(Given entries Opens)

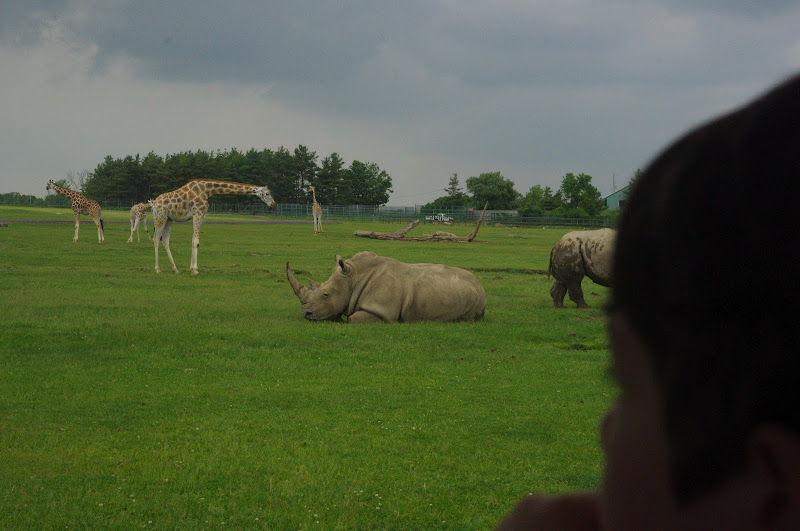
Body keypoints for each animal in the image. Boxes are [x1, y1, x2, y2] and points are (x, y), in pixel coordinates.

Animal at [286, 251, 486, 323]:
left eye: (326, 294)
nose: (307, 314)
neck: (354, 278)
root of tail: (479, 284)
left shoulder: (381, 310)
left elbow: (352, 318)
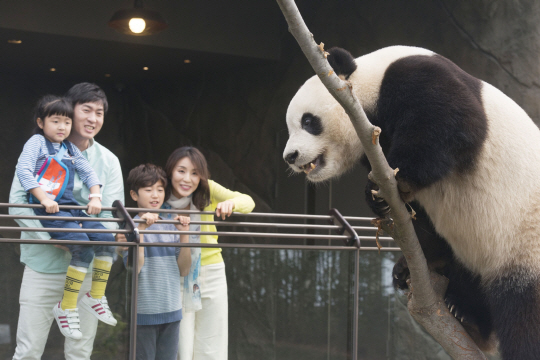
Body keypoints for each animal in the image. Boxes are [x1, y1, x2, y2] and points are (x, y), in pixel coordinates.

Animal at [280, 45, 540, 360]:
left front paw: (393, 181)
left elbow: (451, 123)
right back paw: (466, 316)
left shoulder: (417, 78)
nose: (290, 156)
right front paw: (388, 214)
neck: (368, 87)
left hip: (526, 244)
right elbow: (421, 217)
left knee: (524, 312)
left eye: (308, 121)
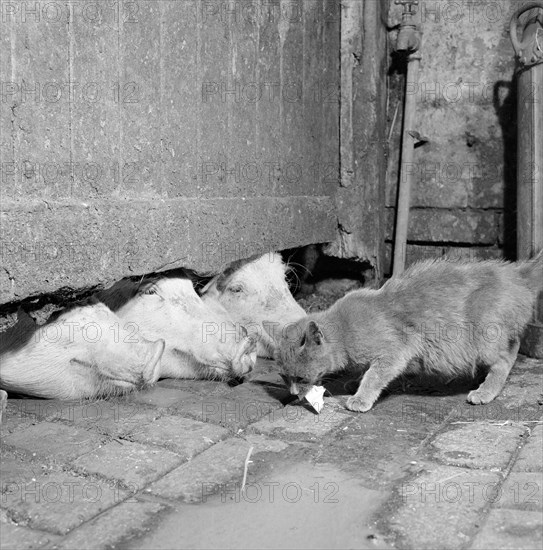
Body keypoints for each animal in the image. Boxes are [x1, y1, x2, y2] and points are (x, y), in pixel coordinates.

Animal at [276, 252, 543, 412]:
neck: (344, 328)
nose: (293, 394)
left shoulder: (397, 351)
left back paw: (485, 391)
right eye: (284, 378)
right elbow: (365, 371)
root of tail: (517, 273)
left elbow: (374, 375)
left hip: (484, 339)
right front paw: (355, 381)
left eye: (300, 378)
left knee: (507, 356)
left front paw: (361, 398)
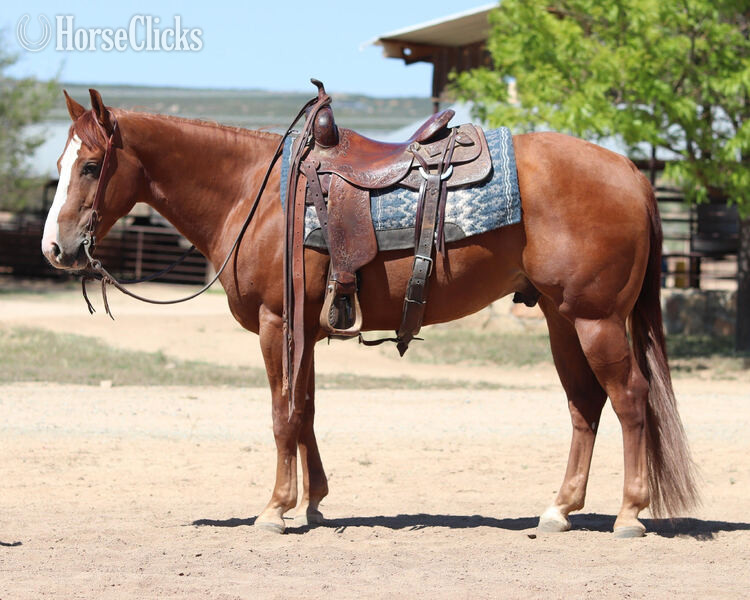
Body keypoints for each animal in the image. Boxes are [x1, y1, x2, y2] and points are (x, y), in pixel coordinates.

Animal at [41, 89, 699, 537]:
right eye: (61, 167)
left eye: (91, 166)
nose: (56, 248)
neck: (254, 193)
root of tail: (631, 174)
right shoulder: (304, 329)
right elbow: (303, 411)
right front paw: (312, 501)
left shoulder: (278, 324)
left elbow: (281, 415)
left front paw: (275, 508)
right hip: (562, 319)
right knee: (585, 405)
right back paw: (559, 509)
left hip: (597, 319)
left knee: (630, 399)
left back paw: (630, 513)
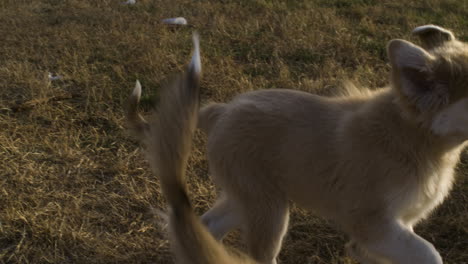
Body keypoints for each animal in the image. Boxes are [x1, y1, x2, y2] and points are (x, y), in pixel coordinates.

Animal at [197, 24, 468, 264]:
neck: (413, 138)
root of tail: (222, 111)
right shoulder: (372, 223)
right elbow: (428, 253)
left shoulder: (397, 226)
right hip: (267, 208)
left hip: (246, 197)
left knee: (209, 225)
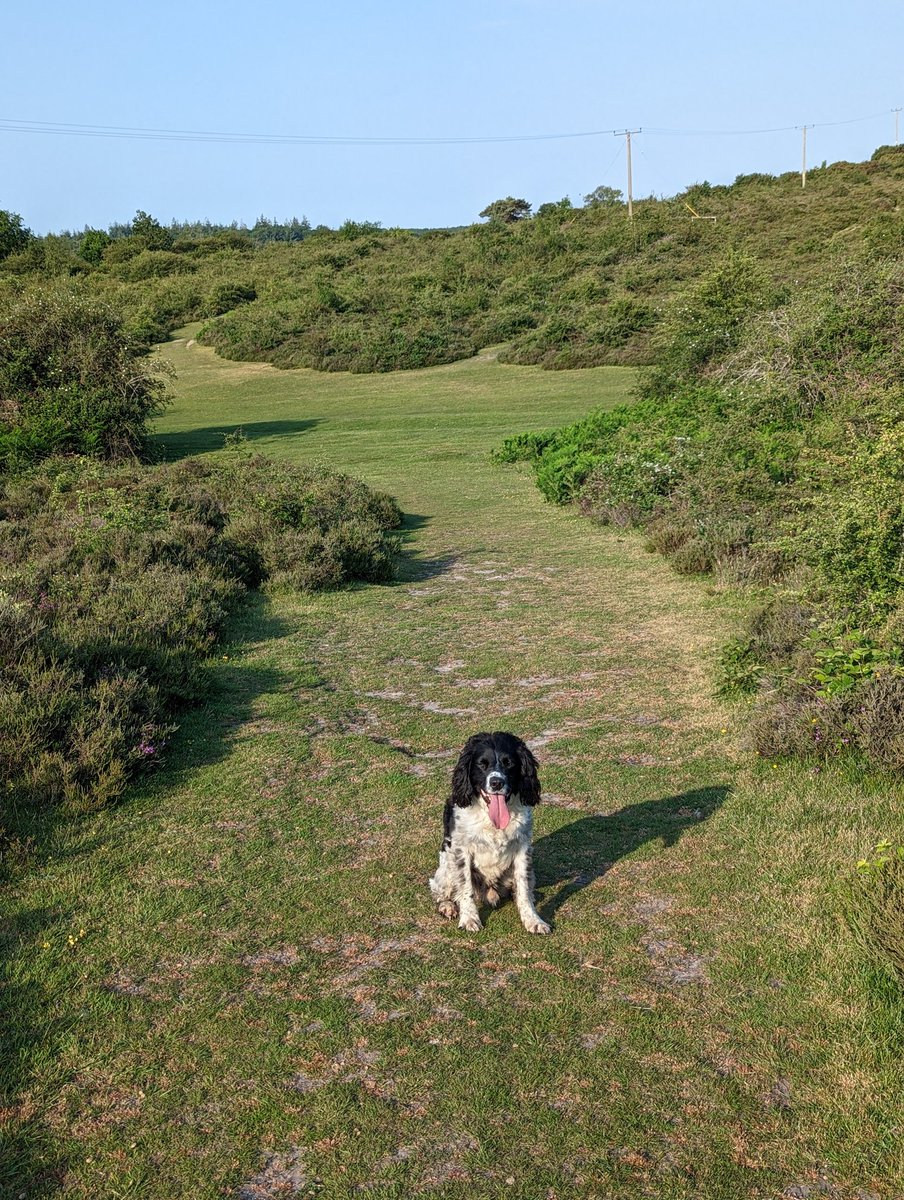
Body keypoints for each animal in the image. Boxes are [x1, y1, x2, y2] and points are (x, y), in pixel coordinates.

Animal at [429, 729, 549, 936]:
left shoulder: (522, 848)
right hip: (446, 867)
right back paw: (448, 906)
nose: (496, 783)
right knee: (441, 892)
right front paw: (469, 919)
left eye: (509, 763)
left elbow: (524, 889)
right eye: (481, 764)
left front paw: (532, 920)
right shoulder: (461, 850)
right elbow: (465, 888)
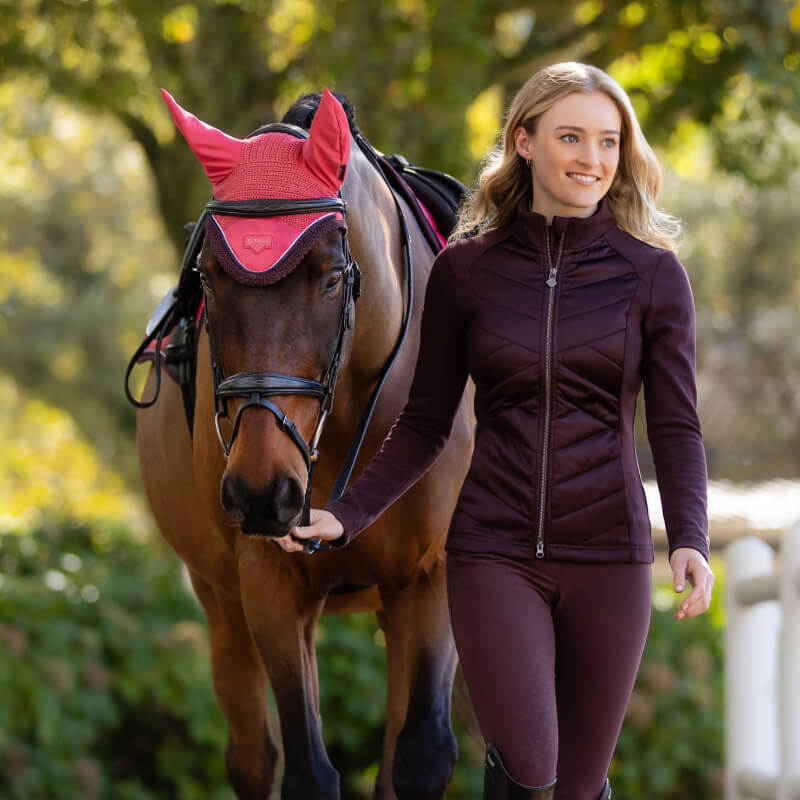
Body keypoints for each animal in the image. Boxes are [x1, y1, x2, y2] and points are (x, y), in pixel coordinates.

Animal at [133, 88, 474, 799]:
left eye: (331, 276)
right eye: (208, 278)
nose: (264, 492)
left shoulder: (432, 574)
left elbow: (421, 757)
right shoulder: (268, 581)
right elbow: (307, 770)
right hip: (221, 600)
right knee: (252, 755)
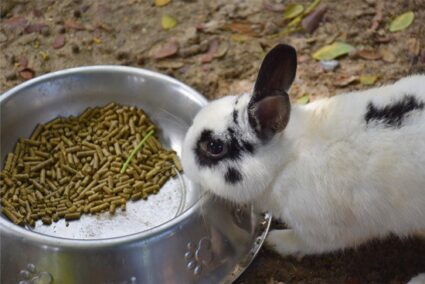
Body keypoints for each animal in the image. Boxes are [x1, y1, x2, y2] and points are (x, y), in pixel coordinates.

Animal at [180, 44, 424, 280]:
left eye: (214, 147)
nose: (183, 161)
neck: (285, 161)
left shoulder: (325, 229)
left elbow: (309, 243)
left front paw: (275, 241)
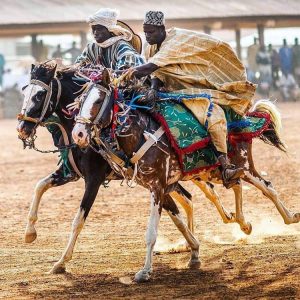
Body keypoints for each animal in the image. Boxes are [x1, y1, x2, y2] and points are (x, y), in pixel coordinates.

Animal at [16, 61, 199, 276]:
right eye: (25, 90)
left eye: (40, 94)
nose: (21, 128)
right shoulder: (69, 173)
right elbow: (40, 186)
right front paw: (29, 233)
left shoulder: (93, 179)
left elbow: (78, 220)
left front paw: (61, 261)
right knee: (186, 200)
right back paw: (190, 245)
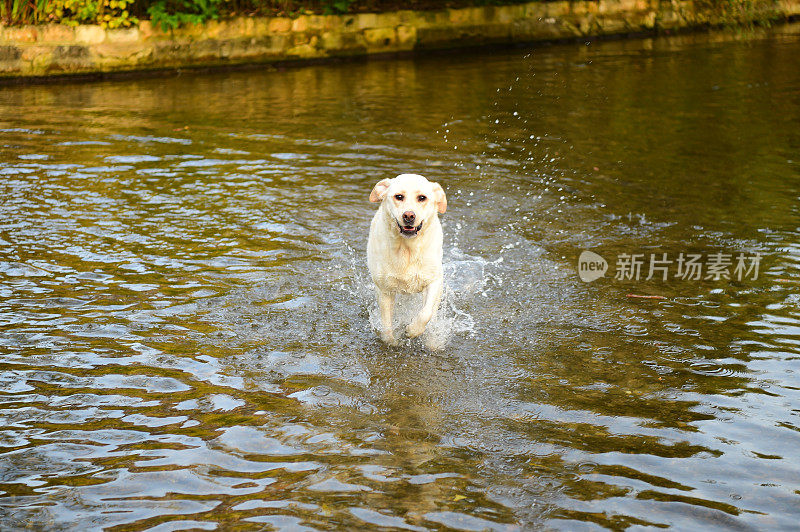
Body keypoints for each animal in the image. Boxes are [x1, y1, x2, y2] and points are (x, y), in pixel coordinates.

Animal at [368, 174, 446, 344]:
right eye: (399, 197)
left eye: (422, 198)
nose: (409, 215)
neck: (407, 249)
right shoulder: (385, 290)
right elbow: (386, 326)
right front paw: (392, 342)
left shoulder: (434, 281)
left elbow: (425, 313)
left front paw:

(Given entries Closes)

■ Problem to solve
The copy should hold only the lines from the one with "left front paw: (275, 241)" through the one with "left shoulder: (93, 179)", exactly as they stand above. Leave out the pictures.

■ Result of this exercise
left front paw: (275, 241)
Body keypoints for each animal in the image. Boxes are [x1, y1, x2, y2] and points are (x, y), in pixel coordinates.

Animal at [16, 61, 199, 276]:
right eye: (25, 90)
left eye: (40, 94)
nose: (21, 128)
right shoulder: (69, 173)
right elbow: (40, 186)
right front paw: (29, 233)
left shoulder: (93, 179)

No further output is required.